Tout cela provoque aussi, et tout naturellement des contradictions internes entre la compétitivité, priorité de l’exportation, et la souveraineté (en particulier fiscale) qui s’affaiblit fortement sous la contrainte de la concurrence internationale. C’est d’ailleurs pour cela que la question de la compétitivité doit toujours distinguer les causes fiscales et monétaires (extérieures à l’industrie), et les écarts résultant des niveaux de salaire, des causes de la productivité industrielle qui sont principalement organisationnelles et techniques.

Les protections légitimes

Ce sont principalement celles qui appartiennent au domaine de la propriété intellectuelle et aux appellations d’origine.
On observe cependant un affaiblissement du principe de protection dans les exemples suivants :
- la durée de protection des brevets de médicaments curieusement fondée sur son efficacité sur des maladies très dangereuses et très étendues ; cela revient à sanctionner l’utilité de l’industriel au lieu de recourir à la solidarité financière ;
- la description des produits est travestie (à l’exception des produits couverts par l’appellation d’origine) par des abus de langage en autorisant par exemple l’appellation « pur ceci » ou « pur cela » pour des produits d’une pureté inférieure, ou en interdisant dans l’U.E la formule « fabriqué en France » ;
- une application parfois étroite de la liberté de la concurrence dans l’U.E. qui souvent diminue les protections nationales sans les remplacer par des protections européennes.

Mais il y a aussi des renforcements de certaines protections comme aux USA pour la durée du copyright ou en France pour adapter les protections anciennes au progrès technique.

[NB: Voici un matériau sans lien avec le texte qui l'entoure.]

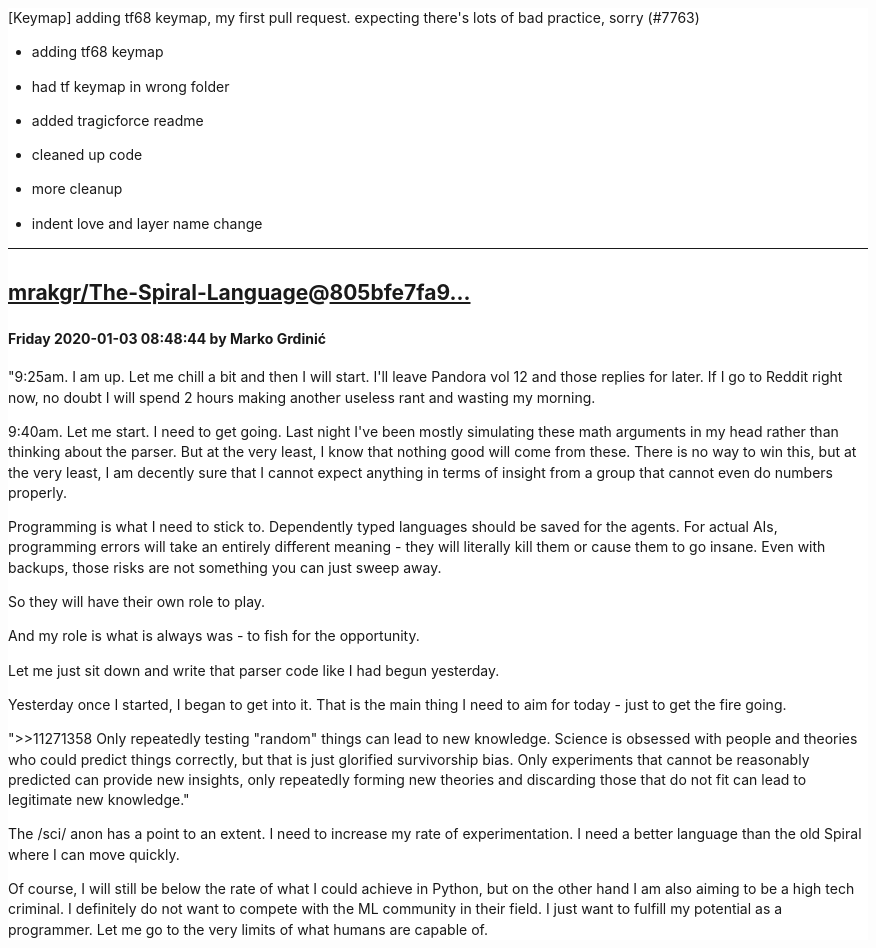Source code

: [Keymap] adding tf68 keymap, my first pull request. expecting there's lots of bad practice, sorry (#7763)

* adding tf68 keymap

* had tf keymap in wrong folder

* added tragicforce readme

* cleaned up code

* more cleanup

* indent love and layer name change

---
## [mrakgr/The-Spiral-Language](https://github.com/mrakgr/The-Spiral-Language)@[805bfe7fa9...](https://github.com/mrakgr/The-Spiral-Language/commit/805bfe7fa9793eba1c7a01e5a315d1bab04e9615)
#### Friday 2020-01-03 08:48:44 by Marko Grdinić

"9:25am. I am up. Let me chill a bit and then I will start. I'll leave Pandora vol 12 and those replies for later. If I go to Reddit right now, no doubt I will spend 2 hours making another useless rant and wasting my morning.

9:40am. Let me start. I need to get going. Last night I've been mostly simulating these math arguments in my head rather than thinking about the parser. But at the very least, I know that nothing good will come from these. There is no way to win this, but at the very least, I am decently sure that I cannot expect anything in terms of insight from a group that cannot even do numbers properly.

Programming is what I need to stick to. Dependently typed languages should be saved for the agents. For actual AIs, programming errors will take an entirely different meaning - they will literally kill them or cause them to go insane. Even with backups, those risks are not something you can just sweep away.

So they will have their own role to play.

And my role is what is always was - to fish for the opportunity.

Let me just sit down and write that parser code like I had begun yesterday.

Yesterday once I started, I began to get into it. That is the main thing I need to aim for today - just to get the fire going.

">>11271358
Only repeatedly testing "random" things can lead to new knowledge. Science is obsessed with people and theories who could predict things correctly, but that is just glorified survivorship bias. Only experiments that cannot be reasonably predicted can provide new insights, only repeatedly forming new theories and discarding those that do not fit can lead to legitimate new knowledge."

The /sci/ anon has a point to an extent. I need to increase my rate of experimentation. I need a better language than the old Spiral where I can move quickly.

Of course, I will still be below the rate of what I could achieve in Python, but on the other hand I am also aiming to be a high tech criminal. I definitely do not want to compete with the ML community in their field. I just want to fulfill my potential as a programmer. Let me go to the very limits of what humans are capable of.


[verge-catalina-shells]: https://www.theverge.com/2019/6/4/18651872/apple-macos-catalina-zsh-bash-shell-replacement-features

Protection ou régulation ?

Lorsque l’analyse de la compétitivité industrielle fait apparaître dans les causes organisationnelles et techniques des consommations ou des opérations qui génèrent une productivité apparente élevée simplement par extériorisation de coûts d’émission de GES ou de production de déchets non traités, sans volonté de l’exportateur de corriger cette situation, les taxes à l’entrée égalisent sans être illégitimes. Il s’agit donc de régulation et non de protection. Notons que la taxe carbone frappant tous les produits n’est pas protectionniste alors qu’une taxe basée sur l’empreinte carbone pourrait l’être.
La question se pose dans des termes différents pour les dépenses sociales (et pour les salaires) dont l’expérience prouve que les niveaux initialement bas des pays en développement suivent une pente de rattrapage en une vingtaine d’année qui corrige les écarts du début. Une majoration sociale de la TVA qui compenserait totalement des écarts de salaire et de charge aurait donc un caractère de protection excessif (car il n’est par anormal que les systèmes sociaux se développent en même temps que l’économie) et devrait, pour rester légitime ne correspondre qu’à une certaine proportion de l’écart, ou à une certaine partie de l’écart, et ce progressivement

Protectionnisme financier

Si la chose existe, et elle existe, il serait légitime de s’en protéger. En particulier Londres et New York protègent farouchement leur industrie financière par des méthodes protectionnistes et dans le cas du RU en luttant pour vider l’organisation de la régulation européenne de toute efficacité.